- The task: Every line below that mentions the word "Lazy" should be copied out.

- Supplied entries:

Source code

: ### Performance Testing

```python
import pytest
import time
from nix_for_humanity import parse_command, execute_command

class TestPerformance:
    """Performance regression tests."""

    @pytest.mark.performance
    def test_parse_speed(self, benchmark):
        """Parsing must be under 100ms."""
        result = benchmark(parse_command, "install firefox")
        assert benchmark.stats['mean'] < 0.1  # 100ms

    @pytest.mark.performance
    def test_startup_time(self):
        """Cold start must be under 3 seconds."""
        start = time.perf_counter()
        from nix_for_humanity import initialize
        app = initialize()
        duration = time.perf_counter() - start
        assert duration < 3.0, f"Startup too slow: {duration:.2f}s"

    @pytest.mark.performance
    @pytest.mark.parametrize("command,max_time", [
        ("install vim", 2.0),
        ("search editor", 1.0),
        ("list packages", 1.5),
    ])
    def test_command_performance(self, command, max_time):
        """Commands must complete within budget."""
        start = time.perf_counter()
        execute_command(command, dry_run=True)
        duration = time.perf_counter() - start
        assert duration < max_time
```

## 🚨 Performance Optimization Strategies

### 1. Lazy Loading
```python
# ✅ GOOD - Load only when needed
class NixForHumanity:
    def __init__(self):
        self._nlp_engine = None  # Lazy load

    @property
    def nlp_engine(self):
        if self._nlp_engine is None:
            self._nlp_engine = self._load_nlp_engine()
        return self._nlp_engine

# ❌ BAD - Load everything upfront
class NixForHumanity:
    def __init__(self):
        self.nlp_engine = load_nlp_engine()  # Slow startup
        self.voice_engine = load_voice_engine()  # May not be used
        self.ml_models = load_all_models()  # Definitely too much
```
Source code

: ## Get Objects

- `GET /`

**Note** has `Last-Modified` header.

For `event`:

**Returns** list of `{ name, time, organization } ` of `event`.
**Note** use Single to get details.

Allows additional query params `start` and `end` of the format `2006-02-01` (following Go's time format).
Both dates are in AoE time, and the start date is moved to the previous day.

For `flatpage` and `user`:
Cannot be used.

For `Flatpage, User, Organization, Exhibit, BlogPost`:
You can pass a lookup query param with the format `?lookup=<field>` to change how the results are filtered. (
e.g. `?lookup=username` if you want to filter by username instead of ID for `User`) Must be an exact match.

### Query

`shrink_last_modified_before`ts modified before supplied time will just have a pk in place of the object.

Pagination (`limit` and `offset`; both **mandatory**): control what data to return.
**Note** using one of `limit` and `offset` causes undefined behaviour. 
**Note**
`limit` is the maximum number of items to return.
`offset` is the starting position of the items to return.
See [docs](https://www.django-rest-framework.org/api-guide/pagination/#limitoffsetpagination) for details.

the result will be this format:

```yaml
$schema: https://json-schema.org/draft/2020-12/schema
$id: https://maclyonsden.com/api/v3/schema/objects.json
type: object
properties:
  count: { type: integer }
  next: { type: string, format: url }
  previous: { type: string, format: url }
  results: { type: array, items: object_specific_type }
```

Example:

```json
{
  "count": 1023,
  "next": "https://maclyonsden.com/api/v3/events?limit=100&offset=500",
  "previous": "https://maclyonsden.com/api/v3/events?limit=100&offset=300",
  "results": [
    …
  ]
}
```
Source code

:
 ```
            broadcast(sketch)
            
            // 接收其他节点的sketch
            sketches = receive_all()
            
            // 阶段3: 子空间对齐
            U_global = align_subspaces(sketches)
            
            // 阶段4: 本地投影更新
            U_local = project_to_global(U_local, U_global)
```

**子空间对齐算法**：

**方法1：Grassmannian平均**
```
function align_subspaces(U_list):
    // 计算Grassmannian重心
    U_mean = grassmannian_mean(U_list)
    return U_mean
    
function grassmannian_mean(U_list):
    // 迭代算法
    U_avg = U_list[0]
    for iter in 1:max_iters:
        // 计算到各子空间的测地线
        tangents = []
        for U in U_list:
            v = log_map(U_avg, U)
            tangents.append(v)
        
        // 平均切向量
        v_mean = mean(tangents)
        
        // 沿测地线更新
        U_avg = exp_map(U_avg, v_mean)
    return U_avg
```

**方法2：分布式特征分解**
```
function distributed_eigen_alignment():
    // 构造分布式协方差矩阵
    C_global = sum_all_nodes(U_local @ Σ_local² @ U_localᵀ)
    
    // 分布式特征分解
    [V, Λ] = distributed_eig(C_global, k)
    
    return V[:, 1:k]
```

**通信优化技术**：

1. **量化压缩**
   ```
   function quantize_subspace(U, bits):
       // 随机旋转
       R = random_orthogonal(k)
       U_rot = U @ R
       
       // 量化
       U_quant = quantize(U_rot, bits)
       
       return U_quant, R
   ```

- Written reply:
### 1. Lazy Loading
        self._nlp_engine = None  # Lazy load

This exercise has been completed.